Problem requirements:
Turn every line in the rows below into a numbered list, skipping any blank lines.

Stored dataset items
## Start
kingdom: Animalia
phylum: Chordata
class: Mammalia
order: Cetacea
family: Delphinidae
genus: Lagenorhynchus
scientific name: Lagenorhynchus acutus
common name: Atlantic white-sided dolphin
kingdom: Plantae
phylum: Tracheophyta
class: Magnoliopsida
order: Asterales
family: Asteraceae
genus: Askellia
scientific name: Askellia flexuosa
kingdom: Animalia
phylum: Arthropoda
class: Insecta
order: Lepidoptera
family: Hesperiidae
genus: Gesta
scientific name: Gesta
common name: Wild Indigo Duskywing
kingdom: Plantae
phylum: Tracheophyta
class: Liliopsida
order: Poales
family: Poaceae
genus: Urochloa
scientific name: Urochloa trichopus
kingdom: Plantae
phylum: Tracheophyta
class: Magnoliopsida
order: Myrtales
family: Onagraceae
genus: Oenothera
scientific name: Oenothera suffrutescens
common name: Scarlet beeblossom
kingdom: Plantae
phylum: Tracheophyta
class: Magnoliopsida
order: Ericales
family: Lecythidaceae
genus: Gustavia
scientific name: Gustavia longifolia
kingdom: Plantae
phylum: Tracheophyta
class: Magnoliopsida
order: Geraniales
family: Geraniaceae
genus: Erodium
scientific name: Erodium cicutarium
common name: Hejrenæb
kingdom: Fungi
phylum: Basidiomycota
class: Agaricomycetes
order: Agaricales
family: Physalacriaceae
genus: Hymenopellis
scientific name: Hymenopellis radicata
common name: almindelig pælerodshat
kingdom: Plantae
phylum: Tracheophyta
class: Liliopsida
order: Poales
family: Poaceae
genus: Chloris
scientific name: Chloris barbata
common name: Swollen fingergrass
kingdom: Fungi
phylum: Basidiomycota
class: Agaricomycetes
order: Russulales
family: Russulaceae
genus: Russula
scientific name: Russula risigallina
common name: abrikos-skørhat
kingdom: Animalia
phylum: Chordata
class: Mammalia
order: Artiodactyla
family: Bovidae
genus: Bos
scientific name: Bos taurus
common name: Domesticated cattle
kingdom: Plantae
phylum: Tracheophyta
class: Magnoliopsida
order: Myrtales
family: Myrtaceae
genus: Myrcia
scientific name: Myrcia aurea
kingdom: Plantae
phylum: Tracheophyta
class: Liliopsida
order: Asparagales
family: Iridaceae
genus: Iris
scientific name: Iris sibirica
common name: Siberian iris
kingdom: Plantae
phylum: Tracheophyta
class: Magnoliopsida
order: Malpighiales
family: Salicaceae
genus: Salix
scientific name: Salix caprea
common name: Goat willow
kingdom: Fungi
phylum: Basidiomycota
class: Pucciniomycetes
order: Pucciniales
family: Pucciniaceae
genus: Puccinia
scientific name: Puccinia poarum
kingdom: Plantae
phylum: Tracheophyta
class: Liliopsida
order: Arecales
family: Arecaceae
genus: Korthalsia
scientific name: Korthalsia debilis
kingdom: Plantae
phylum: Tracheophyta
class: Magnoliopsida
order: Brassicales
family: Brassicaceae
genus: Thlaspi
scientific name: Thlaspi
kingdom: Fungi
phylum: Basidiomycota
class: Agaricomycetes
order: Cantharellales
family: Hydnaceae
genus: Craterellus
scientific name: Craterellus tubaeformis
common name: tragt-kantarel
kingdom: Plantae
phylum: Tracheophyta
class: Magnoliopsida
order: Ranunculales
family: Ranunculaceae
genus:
## End
Result:
1. kingdom: Animalia
2. phylum: Chordata
3. class: Mammalia
4. order: Cetacea
5. family: Delphinidae
6. genus: Lagenorhynchus
7. scientific name: Lagenorhynchus acutus
8. common name: Atlantic white-sided dolphin
9. kingdom: Plantae
10. phylum: Tracheophyta
11. class: Magnoliopsida
12. order: Asterales
13. family: Asteraceae
14. genus: Askellia
15. scientific name: Askellia flexuosa
16. kingdom: Animalia
17. phylum: Arthropoda
18. class: Insecta
19. order: Lepidoptera
20. family: Hesperiidae
21. genus: Gesta
22. scientific name: Gesta
23. common name: Wild Indigo Duskywing
24. kingdom: Plantae
25. phylum: Tracheophyta
26. class: Liliopsida
27. order: Poales
28. family: Poaceae
29. genus: Urochloa
30. scientific name: Urochloa trichopus
31. kingdom: Plantae
32. phylum: Tracheophyta
33. class: Magnoliopsida
34. order: Myrtales
35. family: Onagraceae
36. genus: Oenothera
37. scientific name: Oenothera suffrutescens
38. common name: Scarlet beeblossom
39. kingdom: Plantae
40. phylum: Tracheophyta
41. class: Magnoliopsida
42. order: Ericales
43. family: Lecythidaceae
44. genus: Gustavia
45. scientific name: Gustavia longifolia
46. kingdom: Plantae
47. phylum: Tracheophyta
48. class: Magnoliopsida
49. order: Geraniales
50. family: Geraniaceae
51. genus: Erodium
52. scientific name: Erodium cicutarium
53. common name: Hejrenæb
54. kingdom: Fungi
55. phylum: Basidiomycota
56. class: Agaricomycetes
57. order: Agaricales
58. family: Physalacriaceae
59. genus: Hymenopellis
60. scientific name: Hymenopellis radicata
61. common name: almindelig pælerodshat
62. kingdom: Plantae
63. phylum: Tracheophyta
64. class: Liliopsida
65. order: Poales
66. family: Poaceae
67. genus: Chloris
68. scientific name: Chloris barbata
69. common name: Swollen fingergrass
70. kingdom: Fungi
71. phylum: Basidiomycota
72. class: Agaricomycetes
73. order: Russulales
74. family: Russulaceae
75. genus: Russula
76. scientific name: Russula risigallina
77. common name: abrikos-skørhat
78. kingdom: Animalia
79. phylum: Chordata
80. class: Mammalia
81. order: Artiodactyla
82. family: Bovidae
83. genus: Bos
84. scientific name: Bos taurus
85. common name: Domesticated cattle
86. kingdom: Plantae
87. phylum: Tracheophyta
88. class: Magnoliopsida
89. order: Myrtales
90. family: Myrtaceae
91. genus: Myrcia
92. scientific name: Myrcia aurea
93. kingdom: Plantae
94. phylum: Tracheophyta
95. class: Liliopsida
96. order: Asparagales
97. family: Iridaceae
98. genus: Iris
99. scientific name: Iris sibirica
100. common name: Siberian iris
101. kingdom: Plantae
102. phylum: Tracheophyta
103. class: Magnoliopsida
104. order: Malpighiales
105. family: Salicaceae
106. genus: Salix
107. scientific name: Salix caprea
108. common name: Goat willow
109. kingdom: Fungi
110. phylum: Basidiomycota
111. class: Pucciniomycetes
112. order: Pucciniales
113. family: Pucciniaceae
114. genus: Puccinia
115. scientific name: Puccinia poarum
116. kingdom: Plantae
117. phylum: Tracheophyta
118. class: Liliopsida
119. order: Arecales
120. family: Arecaceae
121. genus: Korthalsia
122. scientific name: Korthalsia debilis
123. kingdom: Plantae
124. phylum: Tracheophyta
125. class: Magnoliopsida
126. order: Brassicales
127. family: Brassicaceae
128. genus: Thlaspi
129. scientific name: Thlaspi
130. kingdom: Fungi
131. phylum: Basidiomycota
132. class: Agaricomycetes
133. order: Cantharellales
134. family: Hydnaceae
135. genus: Craterellus
136. scientific name: Craterellus tubaeformis
137. common name: tragt-kantarel
138. kingdom: Plantae
139. phylum: Tracheophyta
140. class: Magnoliopsida
141. order: Ranunculales
142. family: Ranunculaceae
143. genus:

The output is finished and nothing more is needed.